Assigned task: Could you retype exactly the lines running from the line with "بذكرى وفاة الرسول (ص)" to the end of the data, both included, and nothing else?

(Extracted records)
────────

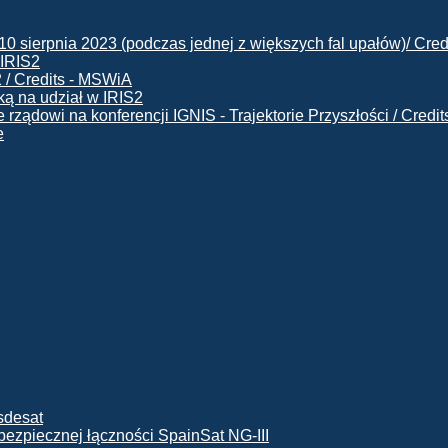
 IRIS2
ą na udział w IRIS2
e
ę bezpiecznej łączności SpainSat NG-III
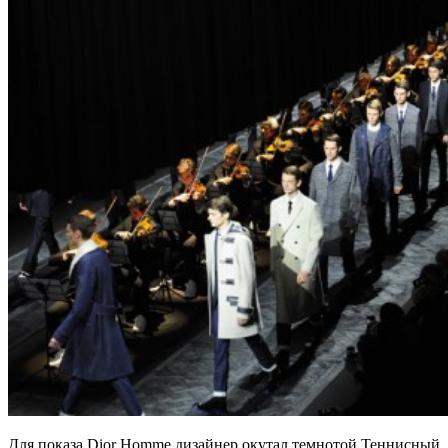
Для показа Dior Homme дизайнер окутал темнотой Теннисный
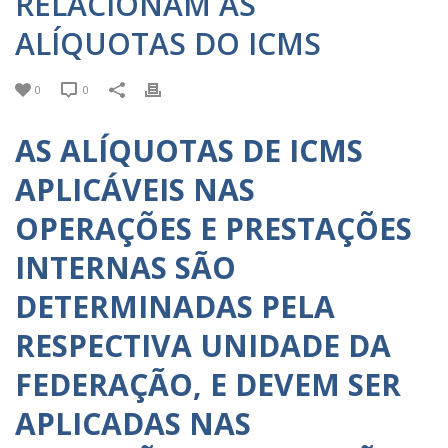
RELACIONAM AS
ALÍQUOTAS DO ICMS
0
0
AS ALÍQUOTAS DE ICMS
APLICÁVEIS NAS
OPERAÇÕES E PRESTAÇÕES
INTERNAS SÃO
DETERMINADAS PELA
RESPECTIVA UNIDADE DA
FEDERAÇÃO, E DEVEM SER
APLICADAS NAS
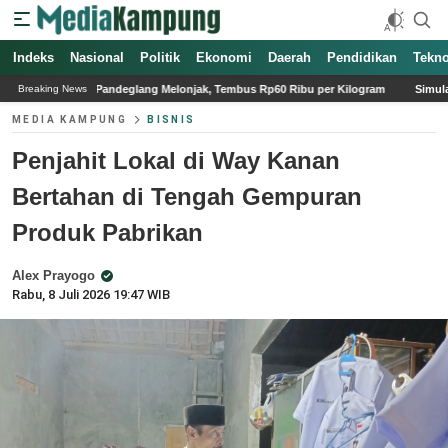
Indeks
Nasional
Politik
Ekonomi
Daerah
Pendidikan
Tekno
eglang Melonjak, Tembus Rp60 Ribu per Kilogram
Simulasi Ranking FIFA dan Sya
Breaking News
MEDIA KAMPUNG
BISNIS
Penjahit Lokal di Way Kanan
Bertahan di Tengah Gempuran
Produk Pabrikan
Alex Prayogo
Rabu, 8 Juli 2026 19:47 WIB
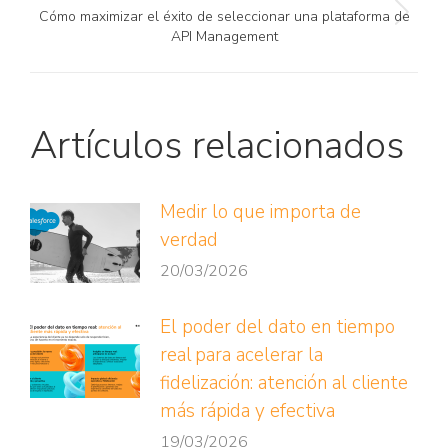
Cómo maximizar el éxito de seleccionar una plataforma de
Publicación
API Management
siguiente:
Artículos relacionados
Medir lo que importa de
verdad
20/03/2026
El poder del dato en tiempo
real para acelerar la
fidelización: atención al cliente
más rápida y efectiva
19/03/2026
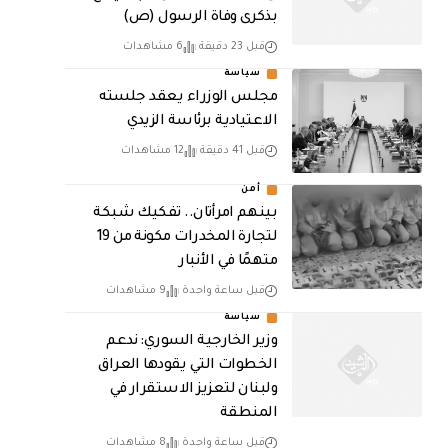
بذكرى وفاة الرسول (ص)
قبل 23 دقيقة
6 مشاهدات
سياسة
مجلس الوزراء يعقد جلسته
الاعتيادية برئاسة الزيدي
قبل 41 دقيقة
12 مشاهدات
أمن
بينهم امرأتان.. تفكيك شبكة
لتجارة المخدرات مكونة من 19
متهمًا في الأنبار
قبل ساعة واحدة
9 مشاهدات
سياسة
وزير الخارجية السوري: ندعم
الخطوات التي يقودها العراق
ولبنان لتعزيز الاستقرار في
المنطقة
قبل ساعة واحدة
8 مشاهدات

────────

Output of the exercise:
بذكرى وفاة الرسول (ص)
قبل 23 دقيقة
6 مشاهدات
سياسة
مجلس الوزراء يعقد جلسته
الاعتيادية برئاسة الزيدي
قبل 41 دقيقة
12 مشاهدات
أمن
بينهم امرأتان.. تفكيك شبكة
لتجارة المخدرات مكونة من 19
متهمًا في الأنبار
قبل ساعة واحدة
9 مشاهدات
سياسة
وزير الخارجية السوري: ندعم
الخطوات التي يقودها العراق
ولبنان لتعزيز الاستقرار في
المنطقة
قبل ساعة واحدة
8 مشاهدات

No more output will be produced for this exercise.